_Action item 1_: In the news report on the Greek austerity vote, translate this sentence into Spanish: "Riot police fired tear gas to disperse about 150 protesters who hurled bottles and stones."
_Action item 2_: Pick up the news report on the Greek austerity vote right after its final sentence and keep it going.

_Document segment_:
- - - - -
ATHENS (Reuters) - Greek lawmakers approved the government’s 30 billion euro ($40 billion) austerity bill in a vote in parliament on Thursday, paving the way for a record bailout from the European Union and International Monetary Fund.
As the vote took place, a crowd of thousands of protesting students, workers and pensioners gathered outside parliament to voice their opposition to the bill, chanting “Take to the streets! Say ‘No’ to the measures!”
Riot police fired tear gas to disperse about 150 protesters who hurled bottles and stones. The demonstrators set garbage cans on fire as they withdrew.
Wednesday, in the biggest and most violent protest since riots shook the country in 2008, some 50,000 Greeks marched in Athens and clashed with police in pitched street battles. A petrol bomb attack killed three workers in a local bank branch.
Speaking to the house before the vote, Prime Minister George Papandreou said there was no time to lose in reforming Greece’s broken economy, whose debt and deficit problems have triggered a wider crisis threatening the entire 16-nation euro zone.
“The emergency measures are the condition for us to regain our credibility and win time, lost time. The time to make the big changes that were delayed for years,” he said.
In a sign of the problems Papandreou faces within his Socialists in applying the harsh measures, three members refused to support the bill, prompting him to immediately expel them from his parliamentary team.
The legislation, which includes tax hikes, pension reforms and deep cuts in public sector bonuses which will slash take-home pay for a fifth of the workforce, is being pushed through in exchange for aid of 110 billion euros — the first rescue of a member of the common currency bloc.
In Washington, the White House expressed its strong support for efforts to “restore stability” to Greece and said President Barack Obama had been briefed about the issue by his top economic advisors.
“Greece is enacting major economic reforms with the support of the Euro-area and the IMF. This plan is designed to deliver results over the next several years,” White House spokesman Robert Gibbs said in a statement.
- - - - -
_Supplied entries_:
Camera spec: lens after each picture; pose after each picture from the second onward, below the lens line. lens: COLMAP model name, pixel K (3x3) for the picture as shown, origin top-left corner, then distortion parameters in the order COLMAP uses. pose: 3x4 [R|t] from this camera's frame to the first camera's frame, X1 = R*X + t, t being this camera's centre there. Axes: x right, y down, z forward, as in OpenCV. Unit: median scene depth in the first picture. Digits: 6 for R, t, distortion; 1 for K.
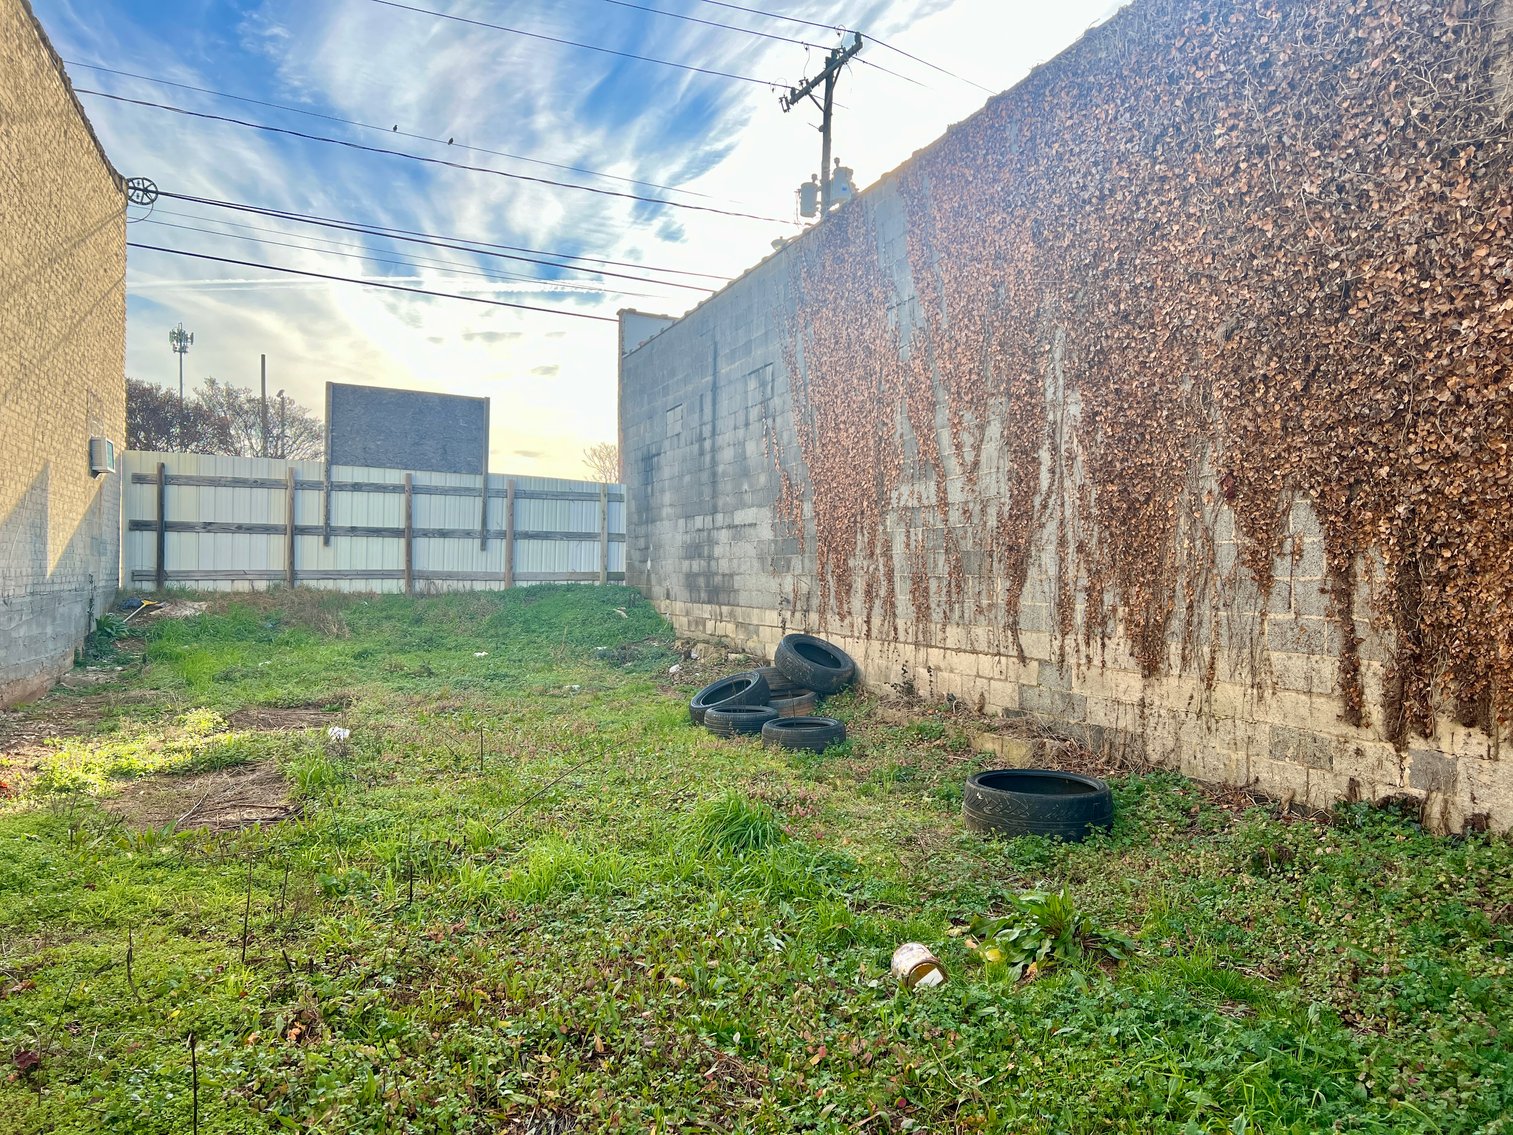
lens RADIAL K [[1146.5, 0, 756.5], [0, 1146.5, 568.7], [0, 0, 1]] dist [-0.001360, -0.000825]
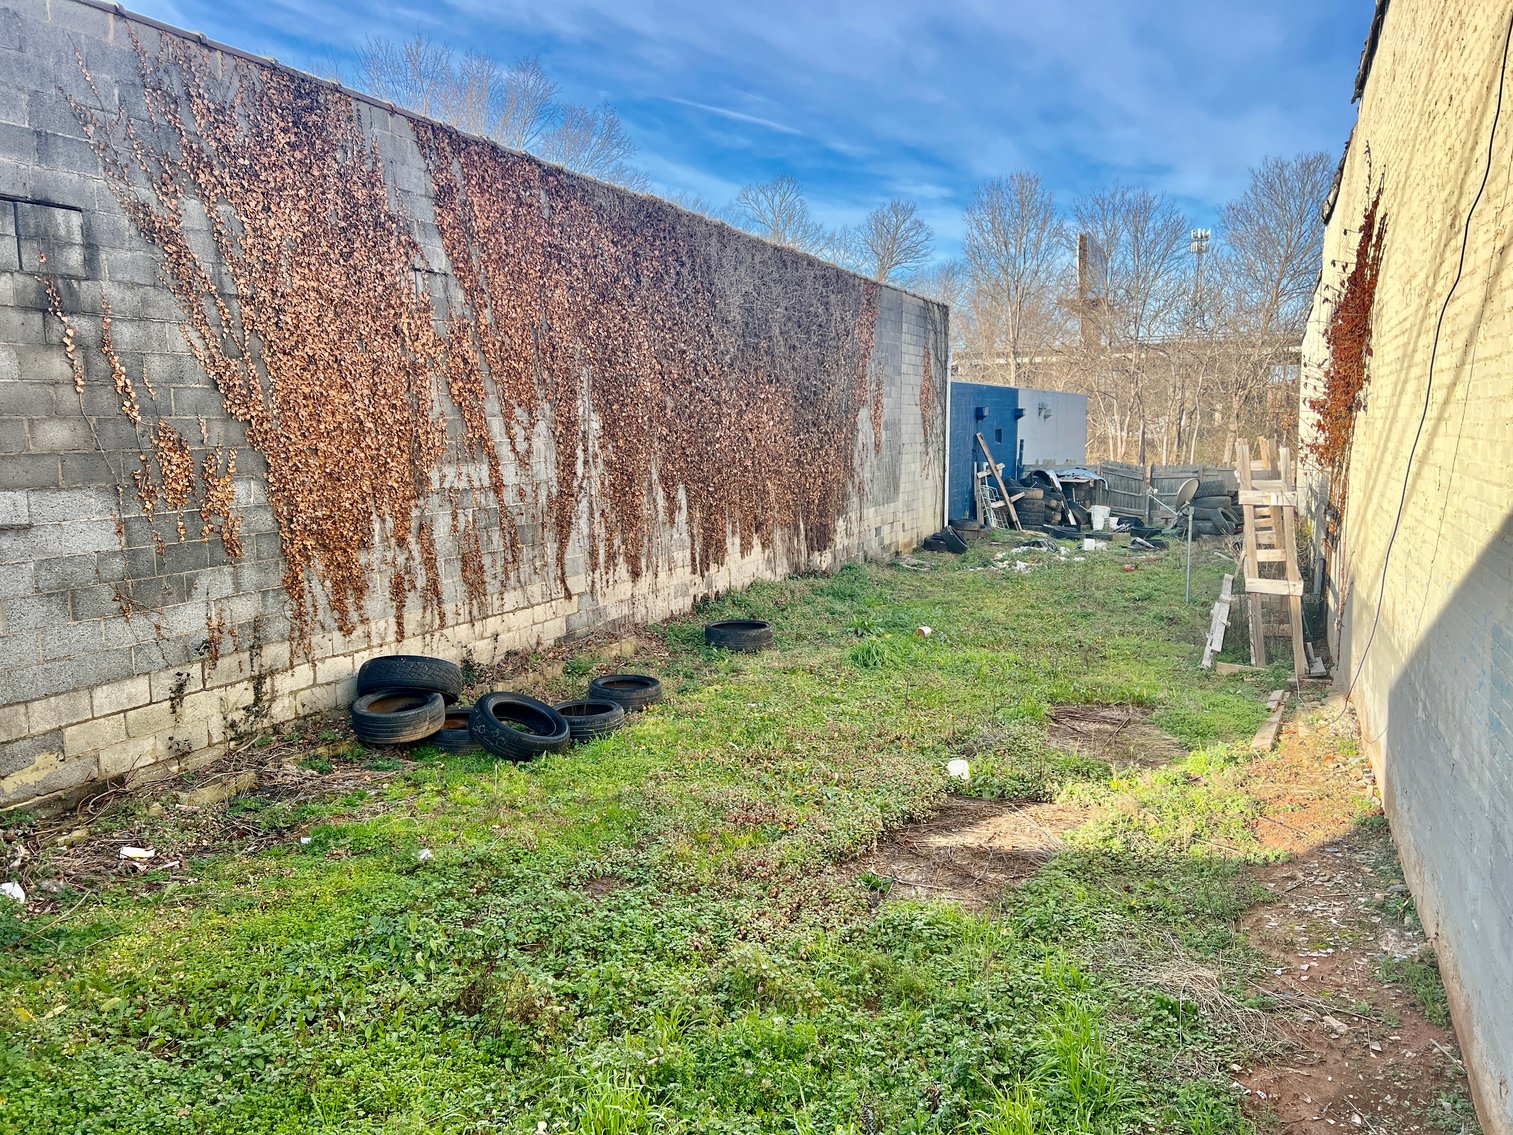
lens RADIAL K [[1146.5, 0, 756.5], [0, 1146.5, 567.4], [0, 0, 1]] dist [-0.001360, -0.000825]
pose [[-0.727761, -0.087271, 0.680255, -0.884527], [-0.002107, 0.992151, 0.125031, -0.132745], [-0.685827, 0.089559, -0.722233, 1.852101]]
- - - - -
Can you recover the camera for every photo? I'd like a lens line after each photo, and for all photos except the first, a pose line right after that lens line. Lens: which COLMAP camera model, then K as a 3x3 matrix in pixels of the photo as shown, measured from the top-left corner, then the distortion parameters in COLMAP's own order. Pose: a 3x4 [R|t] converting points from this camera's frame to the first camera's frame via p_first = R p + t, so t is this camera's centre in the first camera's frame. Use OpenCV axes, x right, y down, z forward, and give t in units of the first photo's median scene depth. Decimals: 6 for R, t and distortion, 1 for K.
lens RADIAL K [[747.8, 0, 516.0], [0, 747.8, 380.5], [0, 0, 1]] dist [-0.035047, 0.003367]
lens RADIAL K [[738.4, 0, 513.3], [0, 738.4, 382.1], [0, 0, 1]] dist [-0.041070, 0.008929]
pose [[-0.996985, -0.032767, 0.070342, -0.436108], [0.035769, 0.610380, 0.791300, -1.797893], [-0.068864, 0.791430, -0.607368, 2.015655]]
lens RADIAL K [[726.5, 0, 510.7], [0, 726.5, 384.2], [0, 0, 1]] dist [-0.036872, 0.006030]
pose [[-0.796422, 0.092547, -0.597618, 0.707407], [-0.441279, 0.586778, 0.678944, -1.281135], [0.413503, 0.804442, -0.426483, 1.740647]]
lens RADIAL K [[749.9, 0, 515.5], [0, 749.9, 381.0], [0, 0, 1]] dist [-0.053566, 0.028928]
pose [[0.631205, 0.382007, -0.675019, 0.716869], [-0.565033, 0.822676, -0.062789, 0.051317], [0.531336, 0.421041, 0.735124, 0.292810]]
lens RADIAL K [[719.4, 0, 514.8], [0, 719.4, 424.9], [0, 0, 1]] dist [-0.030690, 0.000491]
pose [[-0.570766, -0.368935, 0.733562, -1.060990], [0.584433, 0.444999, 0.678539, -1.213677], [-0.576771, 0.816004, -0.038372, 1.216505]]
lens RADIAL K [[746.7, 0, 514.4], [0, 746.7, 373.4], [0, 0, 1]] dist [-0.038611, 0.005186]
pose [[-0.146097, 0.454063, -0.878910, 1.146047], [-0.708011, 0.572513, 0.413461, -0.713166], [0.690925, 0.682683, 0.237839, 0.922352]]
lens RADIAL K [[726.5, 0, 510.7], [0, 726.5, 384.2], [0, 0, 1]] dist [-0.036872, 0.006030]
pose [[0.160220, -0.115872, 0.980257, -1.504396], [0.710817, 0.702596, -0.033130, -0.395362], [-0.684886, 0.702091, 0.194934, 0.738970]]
- - - - -
_Response box 1_: La policía antidisturbios lanzó gases lacrimógenos para dispersar a unos 150 manifestantes que arrojaban botellas y piedras.

_Response box 2_:
“We strongly support this effort to help restore stability to Greece and confidence to the global financial system, and we will continue to communicate this to European officials.”
Obama and Papandreou spoke on Sunday. Gibbs said the administration was watching the Greek situation carefully.
Greece’s main public and private sector unions, whose strikes Wednesday grounded flights, shut shops and brought public transport to a standstill, have vowed to continue to fight the government’s plans.
“People are right to react and they should continue to protest because these measures are unfair,” said Pinelopi Darmi, a 20-year-old university student. “They hurt the poor only and let those responsible for the crisis get away with it.”
Athenians flocked to the site of the Marfin bank branch on Stadiou Avenue in central Athens, laying flowers at the entrance of the burned-out building where three employees choked to death on smoke at the height of the Wednesday march.
More than 50 people were hurt in the clashes and 25 have been arrested for attacking police and damaging shops.
In a nod to protesters’ demands that corrupt politicians blamed for the crisis be punished, Papandreou promised action to crack down on graft.
Since coming to power in October, his government has talked often about justice and transparency, but no politicians have been prosecuted yet and the public is losing patience.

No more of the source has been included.